FastNumericArrayConvertor utilizes permute bytes and packed arithmetic, reducing the number of instructions in the data type conversion.

FragmentShuffler handles the layout conformance by shuffling data in a way that allows the use of wider bitwidth load operation, increasing shared memory bandwidth utilization and reducing the total number of operations.

NVIDIA Ampere architecture provides a load matrix instruction (ldmatrix). The ldmatrix is a warp-level operation, where 32 threads of a warp move the data from shared memory to registers in the shape and layout that mma matrix A and B consume. The use of ldmatrix reduces the number of load instructions and increases the memory bandwidth utilization. Since the ldmatrix instruction moves U8 data to registers, the layout after the load conforms with U8*U8 mma operation, and not with F16*F16 mma operation. We implemented FragmentShuffler to rearrange the data within registers using shuffle (shfl.sync) operations to achieve the layout conformance.

The most significant contribution of this work is to achieve layout conformance through register shuffles, avoiding offline pre-processing in global memory or narrower bitwidth shared memory loads. Furthermore, we provide implementations for FastNumericArrayConvertor covering data type conversion from U8-to-F16, S8-to-F16, U8-to-BF16, and S8-to-BF16.


Performance results

We measured the performance of eight mixed-input variants of our method (shown below in blue and red; varying the data types of matrix A and B) and two mixed-precision data types (shown in green) on an NVIDIA A100 SXM chip. The performance results are shown in FLOPS (higher is better). Notably, the first eight matrix-multipications require additional operations relative to the last two, because the mixed-precision variants directly target hardware-accelerated Tensor Core operations and do not need data type conversion and layout conformance. Even so, our approach demonstrates mixed-input matrix multiplication performance only slightly below or on par with mixed-precision.

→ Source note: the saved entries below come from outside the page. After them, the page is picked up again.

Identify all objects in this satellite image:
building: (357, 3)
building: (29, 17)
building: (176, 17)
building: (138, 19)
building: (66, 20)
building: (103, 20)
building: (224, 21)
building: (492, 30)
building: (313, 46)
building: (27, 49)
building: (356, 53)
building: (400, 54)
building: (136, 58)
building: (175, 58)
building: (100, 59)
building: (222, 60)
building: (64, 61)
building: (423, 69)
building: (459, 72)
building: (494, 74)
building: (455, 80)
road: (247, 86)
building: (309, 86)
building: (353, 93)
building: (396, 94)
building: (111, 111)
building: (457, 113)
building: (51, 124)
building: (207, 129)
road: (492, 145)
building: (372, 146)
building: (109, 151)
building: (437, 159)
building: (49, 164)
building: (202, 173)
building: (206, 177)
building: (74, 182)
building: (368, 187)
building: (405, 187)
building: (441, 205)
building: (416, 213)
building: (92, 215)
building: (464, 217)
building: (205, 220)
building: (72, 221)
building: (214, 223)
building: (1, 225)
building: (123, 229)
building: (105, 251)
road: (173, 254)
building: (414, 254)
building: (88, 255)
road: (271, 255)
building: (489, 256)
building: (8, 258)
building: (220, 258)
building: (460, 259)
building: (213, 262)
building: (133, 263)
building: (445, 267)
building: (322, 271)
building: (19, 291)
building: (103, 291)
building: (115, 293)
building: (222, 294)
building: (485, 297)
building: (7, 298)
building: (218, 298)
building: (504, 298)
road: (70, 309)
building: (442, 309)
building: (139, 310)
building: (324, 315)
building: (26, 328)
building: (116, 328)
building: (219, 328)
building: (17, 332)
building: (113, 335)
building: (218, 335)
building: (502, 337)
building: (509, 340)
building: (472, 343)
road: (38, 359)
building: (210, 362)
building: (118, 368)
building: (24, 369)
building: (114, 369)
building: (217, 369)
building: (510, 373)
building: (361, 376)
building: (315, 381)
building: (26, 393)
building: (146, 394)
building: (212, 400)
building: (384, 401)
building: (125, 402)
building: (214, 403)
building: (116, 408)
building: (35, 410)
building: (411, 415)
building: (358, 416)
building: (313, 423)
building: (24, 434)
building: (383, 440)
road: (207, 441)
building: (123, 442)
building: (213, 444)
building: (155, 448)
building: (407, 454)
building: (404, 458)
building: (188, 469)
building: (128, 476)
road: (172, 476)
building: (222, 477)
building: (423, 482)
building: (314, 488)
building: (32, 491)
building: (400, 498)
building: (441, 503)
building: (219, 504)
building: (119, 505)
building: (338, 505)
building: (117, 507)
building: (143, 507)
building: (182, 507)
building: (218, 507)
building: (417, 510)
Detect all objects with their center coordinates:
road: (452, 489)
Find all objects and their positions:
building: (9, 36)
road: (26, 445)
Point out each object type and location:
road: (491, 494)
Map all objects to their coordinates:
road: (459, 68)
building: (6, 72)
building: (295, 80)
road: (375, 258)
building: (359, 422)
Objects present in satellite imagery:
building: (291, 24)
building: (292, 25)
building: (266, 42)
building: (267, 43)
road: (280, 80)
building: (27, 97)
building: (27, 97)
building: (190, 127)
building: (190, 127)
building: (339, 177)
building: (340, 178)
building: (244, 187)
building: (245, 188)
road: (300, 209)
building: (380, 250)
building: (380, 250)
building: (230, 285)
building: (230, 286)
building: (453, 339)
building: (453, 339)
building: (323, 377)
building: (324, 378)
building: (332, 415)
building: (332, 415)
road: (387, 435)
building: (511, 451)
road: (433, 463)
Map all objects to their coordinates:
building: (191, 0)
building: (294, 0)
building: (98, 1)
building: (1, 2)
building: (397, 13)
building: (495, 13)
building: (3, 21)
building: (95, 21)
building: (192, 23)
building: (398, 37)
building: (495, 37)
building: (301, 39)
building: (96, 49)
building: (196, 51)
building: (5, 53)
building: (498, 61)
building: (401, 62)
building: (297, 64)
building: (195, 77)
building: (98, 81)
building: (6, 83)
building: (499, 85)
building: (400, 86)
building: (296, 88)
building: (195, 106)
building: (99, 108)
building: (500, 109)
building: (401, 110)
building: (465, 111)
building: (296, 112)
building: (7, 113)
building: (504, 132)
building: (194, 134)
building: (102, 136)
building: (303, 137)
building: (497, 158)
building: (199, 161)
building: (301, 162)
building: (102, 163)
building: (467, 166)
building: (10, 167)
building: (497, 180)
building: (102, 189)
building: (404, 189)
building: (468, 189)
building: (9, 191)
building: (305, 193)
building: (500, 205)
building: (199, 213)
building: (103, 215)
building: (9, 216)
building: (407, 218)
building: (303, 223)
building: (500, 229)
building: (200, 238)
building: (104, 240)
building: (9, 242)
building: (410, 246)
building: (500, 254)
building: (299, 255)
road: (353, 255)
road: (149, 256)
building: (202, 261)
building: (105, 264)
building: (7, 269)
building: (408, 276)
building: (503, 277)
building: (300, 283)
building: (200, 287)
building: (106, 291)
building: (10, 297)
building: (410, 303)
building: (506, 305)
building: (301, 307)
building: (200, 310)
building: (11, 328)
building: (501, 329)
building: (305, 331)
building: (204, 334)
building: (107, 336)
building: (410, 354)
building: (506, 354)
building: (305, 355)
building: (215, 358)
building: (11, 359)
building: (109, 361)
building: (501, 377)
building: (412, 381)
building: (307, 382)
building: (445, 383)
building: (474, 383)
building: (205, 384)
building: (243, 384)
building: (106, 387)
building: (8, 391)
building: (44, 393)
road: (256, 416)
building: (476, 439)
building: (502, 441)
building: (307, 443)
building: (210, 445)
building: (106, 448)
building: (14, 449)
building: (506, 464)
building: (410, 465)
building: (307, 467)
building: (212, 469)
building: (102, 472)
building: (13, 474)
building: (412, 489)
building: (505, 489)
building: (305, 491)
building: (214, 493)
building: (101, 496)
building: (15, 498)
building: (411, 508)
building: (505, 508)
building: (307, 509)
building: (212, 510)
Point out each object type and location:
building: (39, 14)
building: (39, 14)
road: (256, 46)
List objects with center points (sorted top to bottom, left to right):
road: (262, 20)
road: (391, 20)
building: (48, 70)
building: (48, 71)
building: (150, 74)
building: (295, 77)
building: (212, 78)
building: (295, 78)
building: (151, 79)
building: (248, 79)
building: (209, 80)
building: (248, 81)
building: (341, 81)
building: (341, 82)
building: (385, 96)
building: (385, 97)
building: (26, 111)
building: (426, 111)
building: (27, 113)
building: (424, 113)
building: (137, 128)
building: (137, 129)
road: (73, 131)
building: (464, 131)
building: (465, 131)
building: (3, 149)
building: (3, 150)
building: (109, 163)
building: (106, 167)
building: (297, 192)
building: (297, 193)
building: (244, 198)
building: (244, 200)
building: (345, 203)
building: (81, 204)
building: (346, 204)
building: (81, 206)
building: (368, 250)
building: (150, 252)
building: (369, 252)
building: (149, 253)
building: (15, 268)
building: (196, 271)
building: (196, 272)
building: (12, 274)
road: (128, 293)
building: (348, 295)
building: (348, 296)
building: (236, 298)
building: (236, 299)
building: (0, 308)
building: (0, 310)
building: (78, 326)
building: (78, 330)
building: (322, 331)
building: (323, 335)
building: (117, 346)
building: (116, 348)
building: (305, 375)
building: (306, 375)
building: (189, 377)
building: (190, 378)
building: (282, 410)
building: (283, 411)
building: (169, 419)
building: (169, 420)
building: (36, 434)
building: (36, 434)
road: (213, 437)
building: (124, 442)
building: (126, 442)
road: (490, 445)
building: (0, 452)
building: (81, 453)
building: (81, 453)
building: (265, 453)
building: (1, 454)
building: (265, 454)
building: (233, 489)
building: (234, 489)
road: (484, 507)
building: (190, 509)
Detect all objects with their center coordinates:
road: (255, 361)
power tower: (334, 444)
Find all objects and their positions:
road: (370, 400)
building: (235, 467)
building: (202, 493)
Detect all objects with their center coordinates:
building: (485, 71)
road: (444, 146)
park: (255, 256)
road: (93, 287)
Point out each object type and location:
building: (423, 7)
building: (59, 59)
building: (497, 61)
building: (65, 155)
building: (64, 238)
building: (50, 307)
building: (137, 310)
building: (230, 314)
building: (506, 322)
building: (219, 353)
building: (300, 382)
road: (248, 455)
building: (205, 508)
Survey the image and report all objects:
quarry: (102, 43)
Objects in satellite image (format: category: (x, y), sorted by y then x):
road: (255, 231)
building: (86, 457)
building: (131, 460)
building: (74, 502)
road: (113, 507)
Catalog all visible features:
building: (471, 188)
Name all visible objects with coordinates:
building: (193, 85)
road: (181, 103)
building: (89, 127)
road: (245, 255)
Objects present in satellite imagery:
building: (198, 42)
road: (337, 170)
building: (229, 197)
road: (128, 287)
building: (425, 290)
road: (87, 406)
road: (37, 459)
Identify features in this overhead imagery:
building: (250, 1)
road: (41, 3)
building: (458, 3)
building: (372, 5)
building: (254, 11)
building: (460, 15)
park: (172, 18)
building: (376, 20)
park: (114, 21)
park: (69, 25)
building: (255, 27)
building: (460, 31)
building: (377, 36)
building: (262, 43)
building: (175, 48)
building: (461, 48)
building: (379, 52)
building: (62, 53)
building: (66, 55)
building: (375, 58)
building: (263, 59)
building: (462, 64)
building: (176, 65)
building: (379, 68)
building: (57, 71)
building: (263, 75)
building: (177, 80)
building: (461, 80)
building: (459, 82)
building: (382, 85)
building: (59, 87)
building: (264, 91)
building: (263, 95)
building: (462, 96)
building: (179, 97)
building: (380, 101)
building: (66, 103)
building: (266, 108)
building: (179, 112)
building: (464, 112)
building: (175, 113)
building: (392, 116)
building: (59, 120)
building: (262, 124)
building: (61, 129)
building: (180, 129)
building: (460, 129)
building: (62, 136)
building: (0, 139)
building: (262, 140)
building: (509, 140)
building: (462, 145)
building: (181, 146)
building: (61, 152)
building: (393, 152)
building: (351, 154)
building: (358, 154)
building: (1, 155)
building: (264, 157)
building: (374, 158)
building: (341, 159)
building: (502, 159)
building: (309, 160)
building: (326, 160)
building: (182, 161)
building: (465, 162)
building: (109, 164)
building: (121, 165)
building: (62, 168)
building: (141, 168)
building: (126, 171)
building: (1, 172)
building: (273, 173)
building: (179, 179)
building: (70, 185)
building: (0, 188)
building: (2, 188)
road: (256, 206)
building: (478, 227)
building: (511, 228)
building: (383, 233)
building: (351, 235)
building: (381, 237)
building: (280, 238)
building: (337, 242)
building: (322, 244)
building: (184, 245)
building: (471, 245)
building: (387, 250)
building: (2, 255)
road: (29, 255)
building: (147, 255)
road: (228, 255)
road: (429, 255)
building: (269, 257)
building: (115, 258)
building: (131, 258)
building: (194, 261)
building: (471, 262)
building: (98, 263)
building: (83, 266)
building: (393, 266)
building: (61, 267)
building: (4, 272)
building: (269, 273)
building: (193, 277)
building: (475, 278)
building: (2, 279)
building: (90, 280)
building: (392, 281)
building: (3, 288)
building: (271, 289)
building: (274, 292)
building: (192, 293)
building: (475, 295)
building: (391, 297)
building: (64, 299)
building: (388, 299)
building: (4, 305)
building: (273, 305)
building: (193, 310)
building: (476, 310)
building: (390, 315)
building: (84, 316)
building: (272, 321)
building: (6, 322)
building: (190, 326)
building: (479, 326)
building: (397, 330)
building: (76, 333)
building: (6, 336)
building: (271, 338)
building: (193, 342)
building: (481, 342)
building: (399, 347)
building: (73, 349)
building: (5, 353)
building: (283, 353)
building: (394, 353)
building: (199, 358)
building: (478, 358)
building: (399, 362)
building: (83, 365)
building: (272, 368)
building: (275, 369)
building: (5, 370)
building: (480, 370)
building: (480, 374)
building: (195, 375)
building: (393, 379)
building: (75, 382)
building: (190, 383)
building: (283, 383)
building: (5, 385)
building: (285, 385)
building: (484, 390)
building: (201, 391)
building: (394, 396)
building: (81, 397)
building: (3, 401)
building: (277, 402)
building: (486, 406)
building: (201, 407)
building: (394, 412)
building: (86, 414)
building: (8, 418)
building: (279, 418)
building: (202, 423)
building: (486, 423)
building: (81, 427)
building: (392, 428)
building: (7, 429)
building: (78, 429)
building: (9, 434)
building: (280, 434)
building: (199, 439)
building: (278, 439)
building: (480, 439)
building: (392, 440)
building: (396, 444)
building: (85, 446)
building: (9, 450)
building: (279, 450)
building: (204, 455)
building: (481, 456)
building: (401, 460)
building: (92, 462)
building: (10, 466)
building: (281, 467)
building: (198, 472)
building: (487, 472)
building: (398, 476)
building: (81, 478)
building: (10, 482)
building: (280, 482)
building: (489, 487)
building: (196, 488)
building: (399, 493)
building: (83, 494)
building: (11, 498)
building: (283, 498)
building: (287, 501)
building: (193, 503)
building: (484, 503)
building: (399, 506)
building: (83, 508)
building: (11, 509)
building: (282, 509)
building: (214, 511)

Mixed-input matrix multiplication performance on NVIDIA A100 40GB SMX4 chip for a compute-bound matrix problem shape m=3456, n=4096, k=2048.

Acknowledgements

We would like to mention several folks who have contributed through technical brainstorming and improving the blog post including, Quentin Colombet, Jacques Pienaar, Allie Culp, Calin Cascaval, Ashish Gondimalla, Matt Walsh, Marek Kolodziej, and Aman Bhatia. We would like to thank our NVIDIA partners Rawn Henry, Pradeep Ramani, Vijay Thakkar, Haicheng Wu, Andrew Kerr, Matthew Nicely, and Vartika Singh.